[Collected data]
----
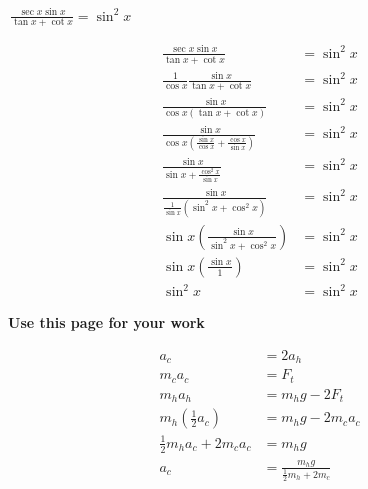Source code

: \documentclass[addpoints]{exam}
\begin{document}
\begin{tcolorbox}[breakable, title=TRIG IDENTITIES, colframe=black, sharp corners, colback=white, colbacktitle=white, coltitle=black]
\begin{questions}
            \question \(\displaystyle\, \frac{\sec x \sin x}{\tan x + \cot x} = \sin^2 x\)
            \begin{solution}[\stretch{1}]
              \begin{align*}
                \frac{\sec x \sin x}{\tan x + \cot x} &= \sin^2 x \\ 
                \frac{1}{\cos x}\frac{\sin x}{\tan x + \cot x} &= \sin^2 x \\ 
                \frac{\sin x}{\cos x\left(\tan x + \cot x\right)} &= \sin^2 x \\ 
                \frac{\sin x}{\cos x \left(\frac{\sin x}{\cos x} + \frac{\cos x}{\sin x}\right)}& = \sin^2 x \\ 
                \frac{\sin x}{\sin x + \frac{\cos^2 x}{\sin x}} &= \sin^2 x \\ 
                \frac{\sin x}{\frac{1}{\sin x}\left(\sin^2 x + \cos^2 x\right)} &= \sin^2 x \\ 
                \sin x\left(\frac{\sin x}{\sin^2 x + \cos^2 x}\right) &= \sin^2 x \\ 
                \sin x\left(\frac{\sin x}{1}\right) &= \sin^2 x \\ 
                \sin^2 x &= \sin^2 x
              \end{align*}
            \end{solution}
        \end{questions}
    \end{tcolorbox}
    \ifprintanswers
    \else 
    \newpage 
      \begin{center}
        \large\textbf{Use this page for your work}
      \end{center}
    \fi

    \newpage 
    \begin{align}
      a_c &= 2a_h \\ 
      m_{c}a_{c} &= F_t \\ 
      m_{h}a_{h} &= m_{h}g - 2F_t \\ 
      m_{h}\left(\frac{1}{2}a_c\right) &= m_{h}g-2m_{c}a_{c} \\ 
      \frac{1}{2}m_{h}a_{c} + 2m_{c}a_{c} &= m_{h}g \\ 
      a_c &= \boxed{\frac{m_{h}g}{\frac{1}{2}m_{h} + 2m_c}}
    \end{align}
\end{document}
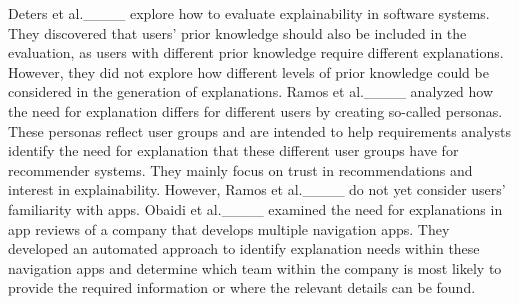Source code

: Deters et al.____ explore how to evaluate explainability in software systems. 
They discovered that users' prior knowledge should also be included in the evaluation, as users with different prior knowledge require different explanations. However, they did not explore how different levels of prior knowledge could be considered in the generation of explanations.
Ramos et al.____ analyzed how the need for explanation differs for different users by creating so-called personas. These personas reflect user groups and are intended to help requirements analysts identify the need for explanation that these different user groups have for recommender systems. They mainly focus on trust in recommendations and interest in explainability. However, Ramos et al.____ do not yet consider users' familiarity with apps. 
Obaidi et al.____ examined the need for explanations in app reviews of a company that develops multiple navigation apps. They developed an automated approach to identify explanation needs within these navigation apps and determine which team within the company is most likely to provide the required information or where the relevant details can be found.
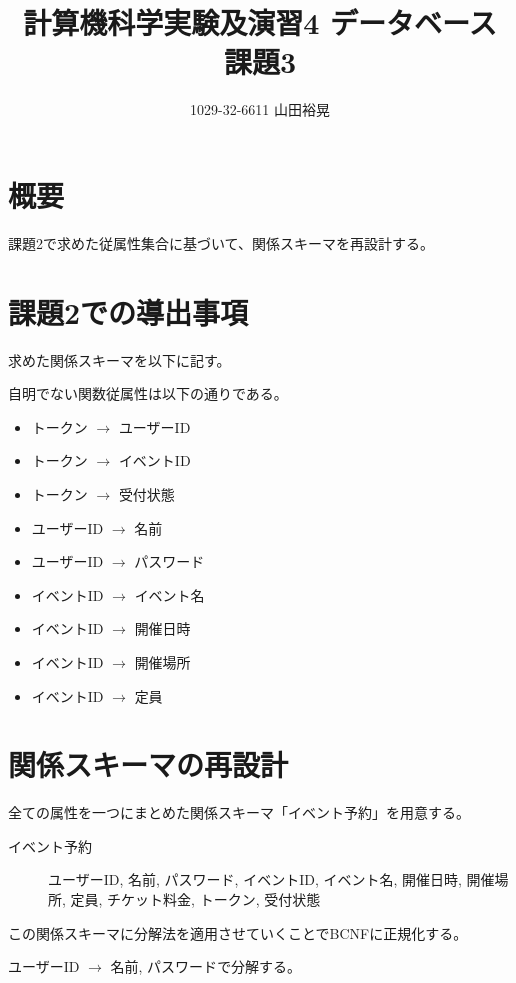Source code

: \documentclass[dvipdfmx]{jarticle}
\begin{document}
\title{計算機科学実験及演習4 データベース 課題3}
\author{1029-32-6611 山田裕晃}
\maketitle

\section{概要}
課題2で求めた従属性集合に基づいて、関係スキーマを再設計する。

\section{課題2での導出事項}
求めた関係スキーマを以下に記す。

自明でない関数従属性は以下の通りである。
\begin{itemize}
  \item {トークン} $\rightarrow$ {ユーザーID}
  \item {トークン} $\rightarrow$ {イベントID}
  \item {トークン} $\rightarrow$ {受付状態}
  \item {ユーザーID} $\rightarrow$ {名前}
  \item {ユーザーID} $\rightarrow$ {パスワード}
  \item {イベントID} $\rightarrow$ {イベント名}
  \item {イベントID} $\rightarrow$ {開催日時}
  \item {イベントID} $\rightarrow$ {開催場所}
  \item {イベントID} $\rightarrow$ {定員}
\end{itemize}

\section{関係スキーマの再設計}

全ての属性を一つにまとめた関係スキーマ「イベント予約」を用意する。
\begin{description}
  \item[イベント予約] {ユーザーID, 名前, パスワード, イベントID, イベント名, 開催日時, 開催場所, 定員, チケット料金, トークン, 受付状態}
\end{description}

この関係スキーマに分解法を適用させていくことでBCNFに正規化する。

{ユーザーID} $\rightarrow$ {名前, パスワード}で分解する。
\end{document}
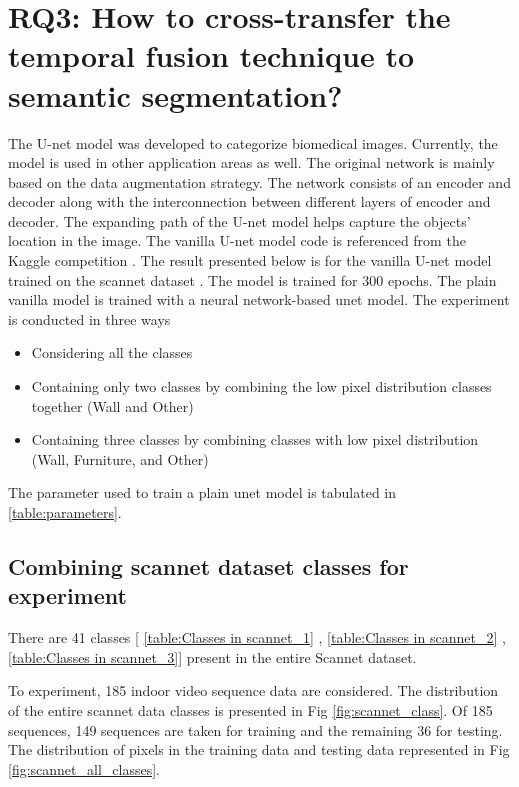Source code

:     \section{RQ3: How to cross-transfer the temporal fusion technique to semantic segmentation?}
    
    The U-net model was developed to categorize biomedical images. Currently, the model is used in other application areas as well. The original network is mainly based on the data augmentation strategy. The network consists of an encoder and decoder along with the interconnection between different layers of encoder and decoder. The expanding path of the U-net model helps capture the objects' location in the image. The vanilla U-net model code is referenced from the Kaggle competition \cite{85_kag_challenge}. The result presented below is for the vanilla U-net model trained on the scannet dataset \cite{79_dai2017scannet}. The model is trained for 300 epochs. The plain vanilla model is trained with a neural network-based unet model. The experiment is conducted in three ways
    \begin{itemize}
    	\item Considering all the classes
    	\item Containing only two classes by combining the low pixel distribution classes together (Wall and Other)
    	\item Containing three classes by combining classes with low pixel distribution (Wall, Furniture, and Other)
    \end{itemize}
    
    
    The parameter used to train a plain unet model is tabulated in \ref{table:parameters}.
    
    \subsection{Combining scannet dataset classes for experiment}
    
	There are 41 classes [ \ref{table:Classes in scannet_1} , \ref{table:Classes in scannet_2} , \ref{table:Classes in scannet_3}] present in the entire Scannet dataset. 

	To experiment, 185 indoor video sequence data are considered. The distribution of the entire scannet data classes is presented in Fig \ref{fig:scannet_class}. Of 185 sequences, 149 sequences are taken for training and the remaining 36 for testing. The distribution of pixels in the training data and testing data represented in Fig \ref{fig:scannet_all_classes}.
----
- To do: Whenever a line above includes the string "イベント予約", copy it.

- Task response:
全ての属性を一つにまとめた関係スキーマ「イベント予約」を用意する。
  \item[イベント予約] {ユーザーID, 名前, パスワード, イベントID, イベント名, 開催日時, 開催場所, 定員, チケット料金, トークン, 受付状態}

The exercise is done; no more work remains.